Le rouge à lèvres posait des questions sur l’émasculation les hommes noirs dans l’histoire de l’oppression et ce que cela signifie pour les corps féminins noirs. Je voulais voir comment ils s’ouvriraient, ressentiraient la laine … Allaient-ils lécher? Allaient-ils être intimes? Allaient-ils le considérer comme un vagin? Ou peut-être comme un truc envahissant? Je voulais voir si l’idée d’être un fruit étrange faisait écho en eux. Certains d’entre eux ont dit que je prenais leur virilité en appliquant quelque chose de si culturellement féminin que le rouge à lèvres. ”
Réflexions sur la lutte queer en Afrique du Sud
“Je peux comprendre l’importance d’avoir un défilé de la fierté gaie, mais aussi, d’un autre côté nous perpétuons la façon dont les gens regardent un groupe de personnes en particulier, un système de différence dans l’orientation sexuelle. Je comprends qu’il est important de mobiliser, cela doit être fait d’une manière qui change quelque chose. La Gay pride c’est donner une représentation visuelle à quelqu’un qui ne comprend pas la question.
En Afrique du Sud, nous avons surtout un problème de violence contre les lesbiennes noires; certaines d’entre elles sont violées et sauvagement assassinées. La Gay pride se passe une fois par an dans le centre-ville, tandis que la plupart des viols « correctifs » se produisent dans la campagne .

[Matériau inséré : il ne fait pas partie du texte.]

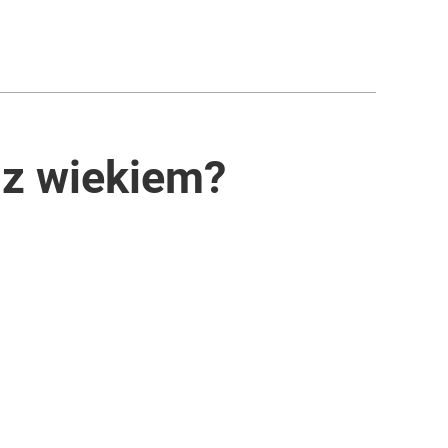
 z wiekiem?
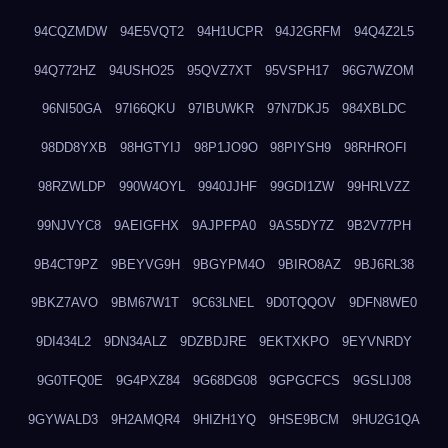
94CQZMDW
94E5VQT2
94H1UCPR
94J2GRFM
94Q4Z2L5
94Q772HZ
94USHO25
95QVZ7XT
95VSPH17
96G7WZOM
96NI50GA
97I66QKU
97IBUWKR
97N7DKJ5
984XBLDC
98DD8YXB
98HGTYIJ
98P1JO9O
98PIYSH9
98RHROFI
98RZWLDP
990W4OYL
9940JJHF
99GDI1ZW
99HRLVZZ
99NJVYC8
9AEIGFHX
9AJPFPA0
9AS5DY7Z
9B2V77PH
9B4CT9PZ
9BEYVG9H
9BGYPM4O
9BIRO8AZ
9BJ6RL38
9BKZ7AVO
9BM67W1T
9C63LNEL
9D0TQQOV
9DFN8WE0
9DI434L2
9DN34ALZ
9DZBDJRE
9EKTXKPO
9EYVNRDY
9G0TFQ0E
9G4PXZ84
9G68DG08
9GPGCFCS
9GSLIJ08
9GYWALD3
9H2AMQR4
9HIZH1YQ
9HSE9BCM
9HU2G1QA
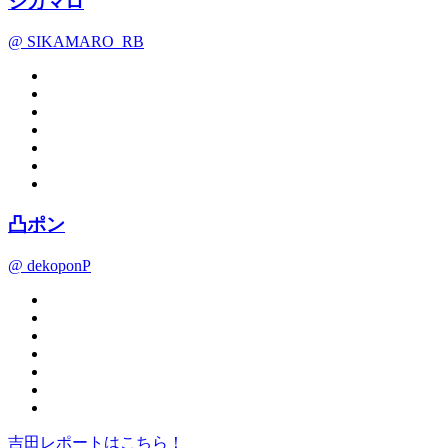
シカマロ
@ SIKAMARO_RB
凸ポン
@ dekoponP
吉田レポートはこちら！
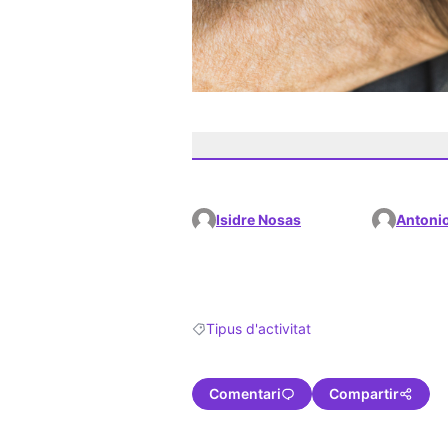
Isidre Nosas
Antoni
Tipus d'activitat
Resultats en filtrar per: Tipus d'activitat
Comentari
Compartir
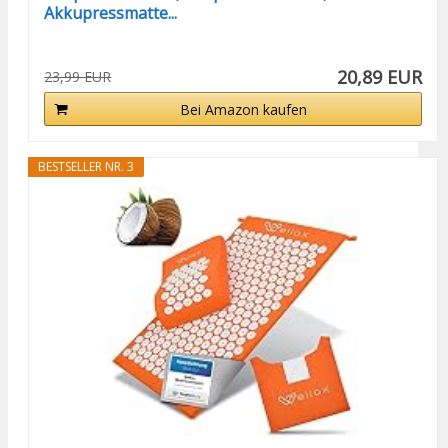
Akkupressmatte...
20,89 EUR
23,99 EUR
Bei Amazon kaufen
BESTSELLER NR. 3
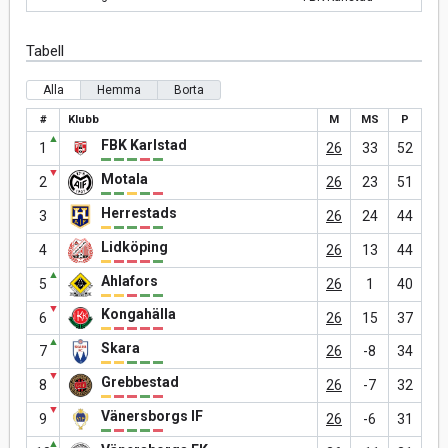
Tabell
Alla
Hemma
Borta
#
Klubb
M
MS
P
▲
FBK Karlstad
1
26
33
52
▼
Motala
2
26
23
51
Herrestads
3
26
24
44
Lidköping
4
26
13
44
▲
Ahlafors
5
26
1
40
▼
Kongahälla
6
26
15
37
▲
Skara
7
26
-8
34
▼
Grebbestad
8
26
-7
32
▼
Vänersborgs IF
9
26
-6
31
▲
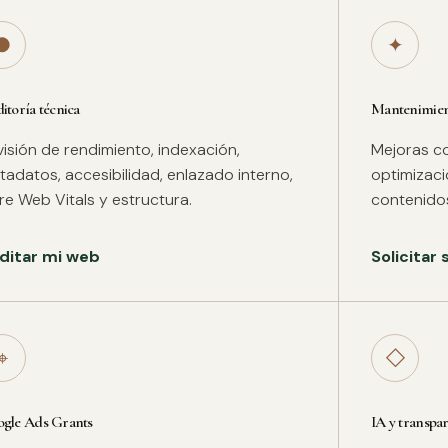
●
✦
itoría técnica
Mantenimient
isión de rendimiento, indexación,
Mejoras co
adatos, accesibilidad, enlazado interno,
optimizac
re Web Vitals y estructura.
contenidos
ditar mi web
Solicitar
⌖
◇
gle Ads Grants
IA y transpa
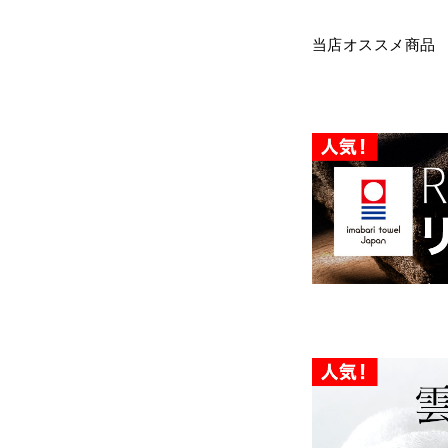
当店オススメ商品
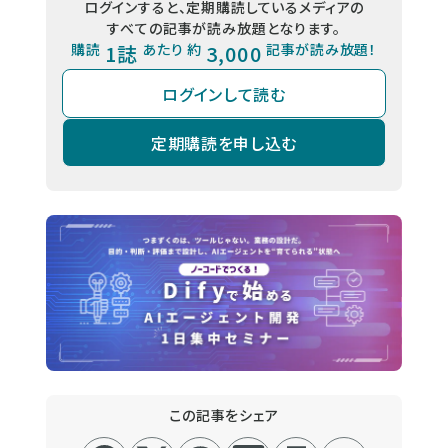
ログインすると、定期購読しているメディアの
すべての記事が読み放題となります。
購読
1誌
あたり 約
3,000
記事が読み放題！
ログインして読む
定期購読を申し込む
この記事をシェア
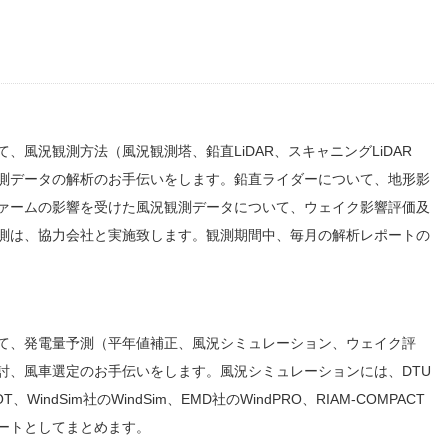
風況観測方法（風況観測塔、鉛直LiDAR、スキャニングLiDAR
測データの解析のお手伝いをします。鉛直ライダーについて、地形影
ァームの影響を受けた風況観測データについて、ウェイク影響評価及
況観測は、協力会社と実施致します。観測期間中、毎月の解析レポートの
て、発電量予測（平年値補正、風況シミュレーション、ウェイク評
討、風車選定のお手伝いをします。風況シミュレーションには、DTU
WindSim社のWindSim、EMD社のWindPRO、RIAM-COMPACT
ートとしてまとめます。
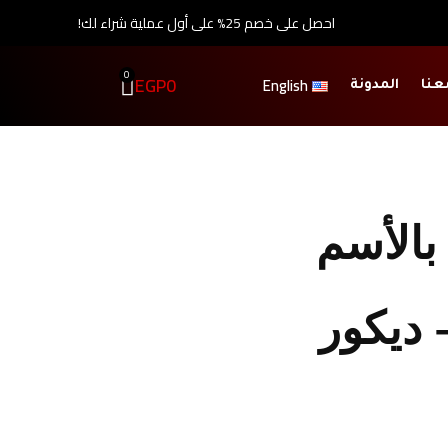
احصل على خصم 25% على أول عملية شراء لك!
0
EGP
0
English
عنا
المدونة
 بالأسم
La) – ديكور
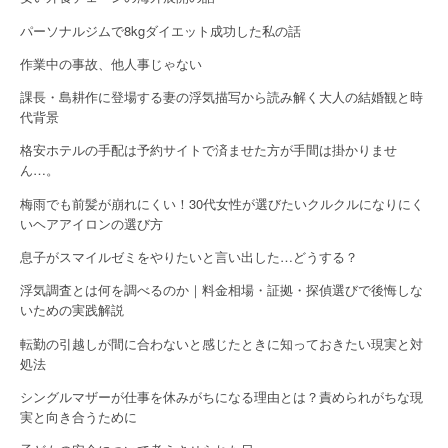
パーソナルジムで8kgダイエット成功した私の話
作業中の事故、他人事じゃない
課長・島耕作に登場する妻の浮気描写から読み解く大人の結婚観と時
代背景
格安ホテルの手配は予約サイトで済ませた方が手間は掛かりませ
ん…。
梅雨でも前髪が崩れにくい！30代女性が選びたいクルクルになりにく
いヘアアイロンの選び方
息子がスマイルゼミをやりたいと言い出した…どうする？
浮気調査とは何を調べるのか｜料金相場・証拠・探偵選びで後悔しな
いための実践解説
転勤の引越しが間に合わないと感じたときに知っておきたい現実と対
処法
シングルマザーが仕事を休みがちになる理由とは？責められがちな現
実と向き合うために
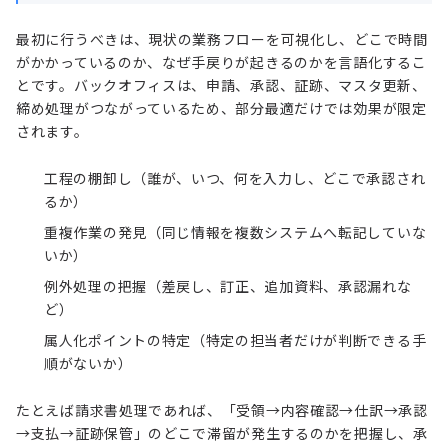
最初に行うべきは、現状の業務フローを可視化し、どこで時間
がかかっているのか、なぜ手戻りが起きるのかを言語化するこ
とです。バックオフィスは、申請、承認、証跡、マスタ更新、
締め処理がつながっているため、部分最適だけでは効果が限定
されます。
工程の棚卸し（誰が、いつ、何を入力し、どこで承認され
るか）
重複作業の発見（同じ情報を複数システムへ転記していな
いか）
例外処理の把握（差戻し、訂正、追加資料、承認漏れな
ど）
属人化ポイントの特定（特定の担当者だけが判断できる手
順がないか）
たとえば請求書処理であれば、「受領→内容確認→仕訳→承認
→支払→証跡保管」のどこで滞留が発生するのかを把握し、承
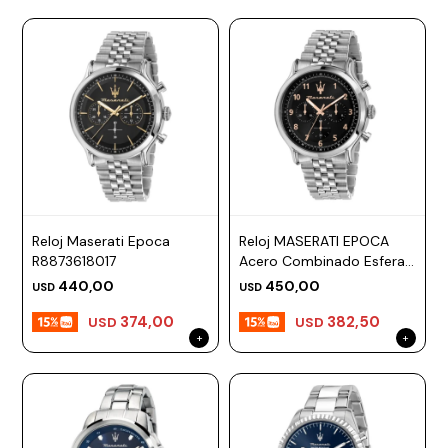
Reloj Maserati Epoca
Reloj MASERATI EPOCA
R8873618017
Acero Combinado Esfera
42mm
440,00
450,00
USD
USD
374,00
382,50
USD
USD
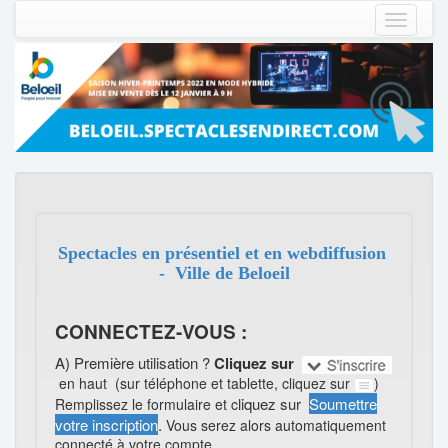
Toggle
navigati
Spectacles en présentiel et en webdiffusion
-
Ville de Beloeil
CONNECTEZ-VOUS :
A)
Première utilisation ?
Cliquez sur
en haut (sur téléphone et tablette, cliquez sur
)
liquez sur
Soumettre
Remplissez le formulaire et c
votre inscription
.
Vous serez alors automatiquement
connecté à votre compte.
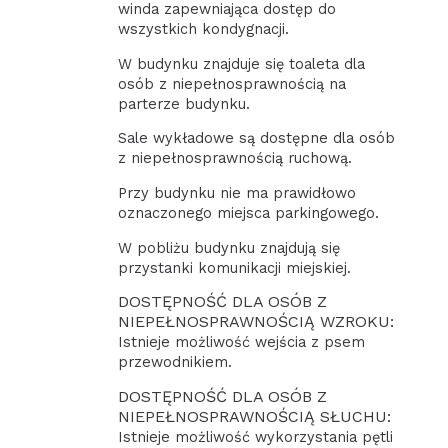
winda zapewniająca dostęp do
wszystkich kondygnacji.
W budynku znajduje się toaleta dla
osób z niepełnosprawnością na
parterze budynku.
Sale wykładowe są dostępne dla osób
z niepełnosprawnością ruchową.
Przy budynku nie ma prawidłowo
oznaczonego miejsca parkingowego.
W pobliżu budynku znajdują się
przystanki komunikacji miejskiej.
DOSTĘPNOŚĆ DLA OSÓB Z
NIEPEŁNOSPRAWNOŚCIĄ WZROKU:
Istnieje możliwość wejścia z psem
przewodnikiem.
DOSTĘPNOŚĆ DLA OSÓB Z
NIEPEŁNOSPRAWNOŚCIĄ SŁUCHU:
Istnieje możliwość wykorzystania pętli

Une fois, j’ai enregistré trois de mes amis qui aiment d’autres hommes et je posais cette question:« Est-on un homme quand on aime un autre homme? ” Devenez-vous moins un homme ? Etre gay n’enlève la virilité de personne. Il est dit que les hommes gays ont un mode de pensée plus libéral, mais en réalité ils sont tout autant sous les effets du patriarcat. L’homme gay utilise son identité dans son fonctionnement au monde de la même manière qu’un hétéro, d’une manière patriarcale – il fournit financièrement, il crée un foyer stable … Une idée très conservatrice de ce que signifie être un homme. C’est fascinant! Les gens vont décider, si éventuellement une lesbienne est plus ou moins une femme, ou si elle est ce qu’ils appellent plus masculine, une butch, alors elle devrait jouer le rôle de ce que signifie la masculinité de manière hégémonique. Je pense que c’est bizarre, parce que tout l’enjeu est de se libérer et d’atteindre la libération sexuelle, alors que nous nous conformons à ce système de règles que nous essayons de supprimer, qui sont liées à la compréhension patriarcale hégémonique du monde.”